╭─ Data supplied
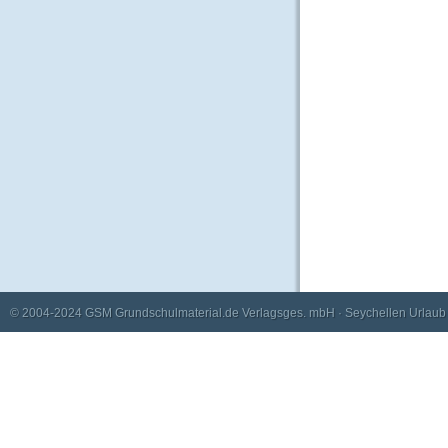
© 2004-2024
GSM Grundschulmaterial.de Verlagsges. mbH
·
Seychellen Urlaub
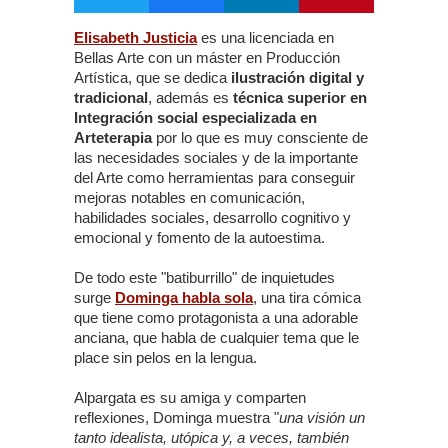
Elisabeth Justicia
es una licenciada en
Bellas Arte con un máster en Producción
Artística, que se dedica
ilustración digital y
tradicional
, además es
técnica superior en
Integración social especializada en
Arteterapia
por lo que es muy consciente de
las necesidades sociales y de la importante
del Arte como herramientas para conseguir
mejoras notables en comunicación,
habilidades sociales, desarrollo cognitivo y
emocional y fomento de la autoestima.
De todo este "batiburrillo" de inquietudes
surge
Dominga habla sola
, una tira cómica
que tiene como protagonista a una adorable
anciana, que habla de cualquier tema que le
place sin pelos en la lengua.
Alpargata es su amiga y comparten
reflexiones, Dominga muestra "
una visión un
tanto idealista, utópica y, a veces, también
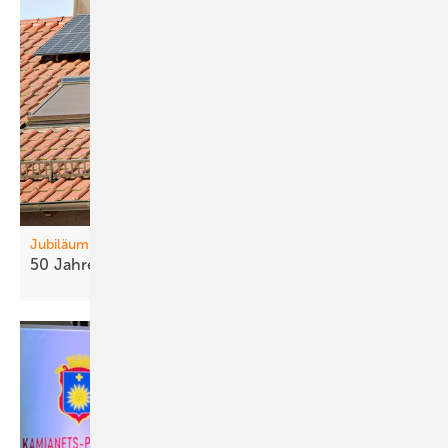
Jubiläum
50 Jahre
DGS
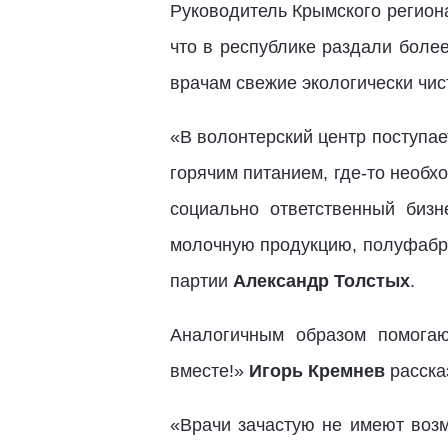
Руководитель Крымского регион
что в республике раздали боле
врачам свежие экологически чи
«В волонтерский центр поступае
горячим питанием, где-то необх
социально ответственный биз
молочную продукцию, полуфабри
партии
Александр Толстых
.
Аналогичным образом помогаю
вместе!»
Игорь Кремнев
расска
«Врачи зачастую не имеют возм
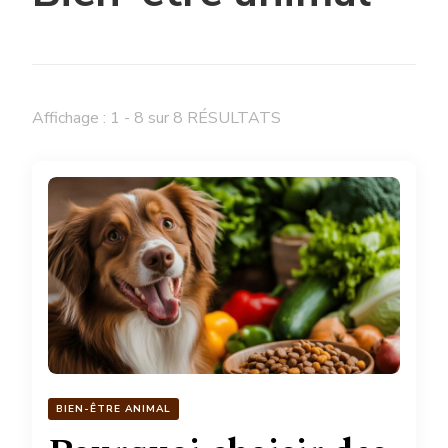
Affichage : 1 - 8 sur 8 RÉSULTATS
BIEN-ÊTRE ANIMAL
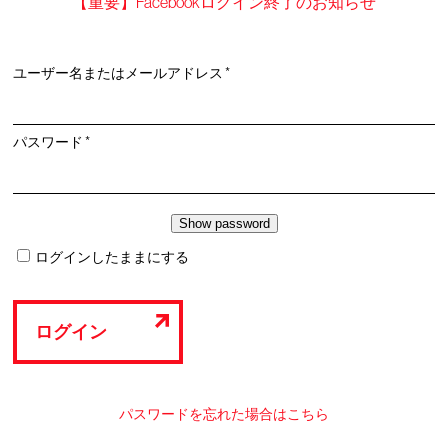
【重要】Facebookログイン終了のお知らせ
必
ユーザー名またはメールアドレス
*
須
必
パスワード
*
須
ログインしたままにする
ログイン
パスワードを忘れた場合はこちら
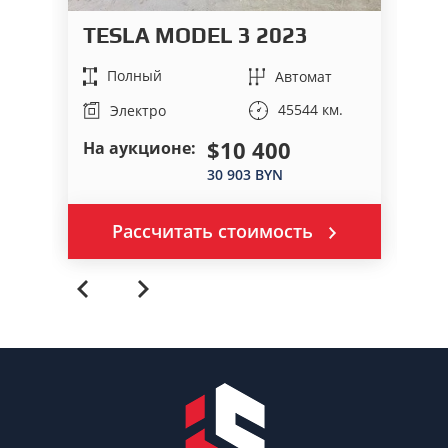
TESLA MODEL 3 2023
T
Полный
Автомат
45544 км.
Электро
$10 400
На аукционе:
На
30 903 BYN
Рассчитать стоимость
╰─
╭─ Data supplied
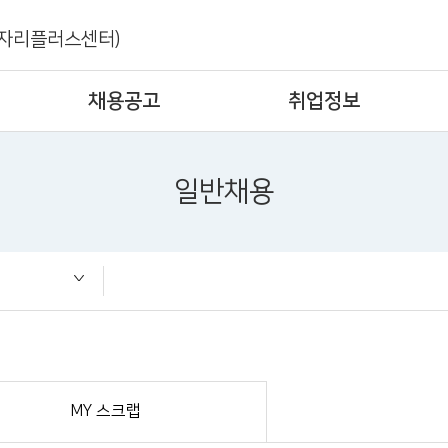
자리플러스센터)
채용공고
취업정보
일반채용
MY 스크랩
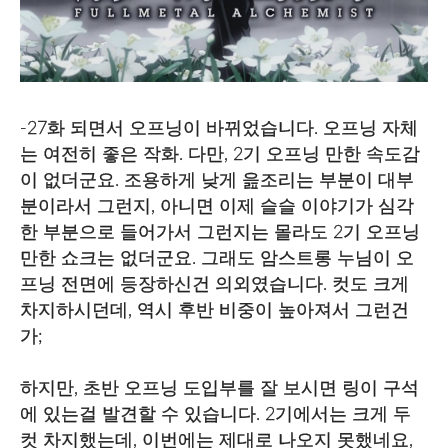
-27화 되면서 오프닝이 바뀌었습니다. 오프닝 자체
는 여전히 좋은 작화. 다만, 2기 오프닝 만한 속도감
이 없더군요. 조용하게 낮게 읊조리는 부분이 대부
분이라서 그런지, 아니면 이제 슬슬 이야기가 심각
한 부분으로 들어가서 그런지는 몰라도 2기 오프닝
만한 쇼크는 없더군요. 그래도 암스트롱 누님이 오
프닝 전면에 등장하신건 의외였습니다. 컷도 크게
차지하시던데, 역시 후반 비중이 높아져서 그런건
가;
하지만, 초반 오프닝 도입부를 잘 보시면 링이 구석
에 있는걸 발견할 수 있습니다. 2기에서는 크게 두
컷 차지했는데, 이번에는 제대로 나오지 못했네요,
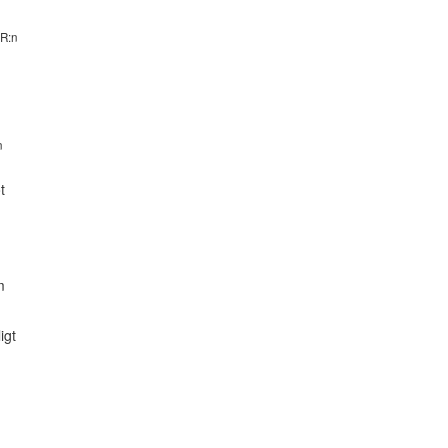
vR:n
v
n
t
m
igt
╰─
╭─ Data supplied
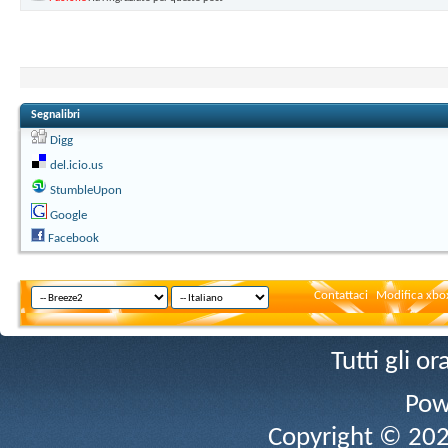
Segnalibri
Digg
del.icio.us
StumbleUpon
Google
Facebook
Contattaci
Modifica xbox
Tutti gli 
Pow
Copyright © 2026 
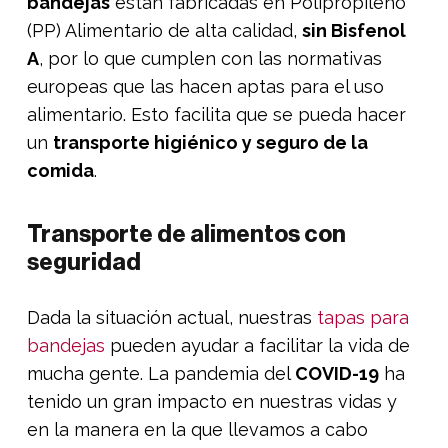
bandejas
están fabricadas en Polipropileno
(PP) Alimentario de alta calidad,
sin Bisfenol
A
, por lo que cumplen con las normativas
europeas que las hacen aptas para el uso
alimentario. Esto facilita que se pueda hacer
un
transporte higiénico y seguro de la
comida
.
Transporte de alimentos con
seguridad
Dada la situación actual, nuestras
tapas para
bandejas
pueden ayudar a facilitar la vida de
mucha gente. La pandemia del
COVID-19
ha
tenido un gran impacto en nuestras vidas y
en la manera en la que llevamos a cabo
╰─
# Your assignment:
The answer must consist of every line from the entries above that contains the string "habla".

# Solution for this exercise:
Dominga habla sola
anciana, que habla de cualquier tema que le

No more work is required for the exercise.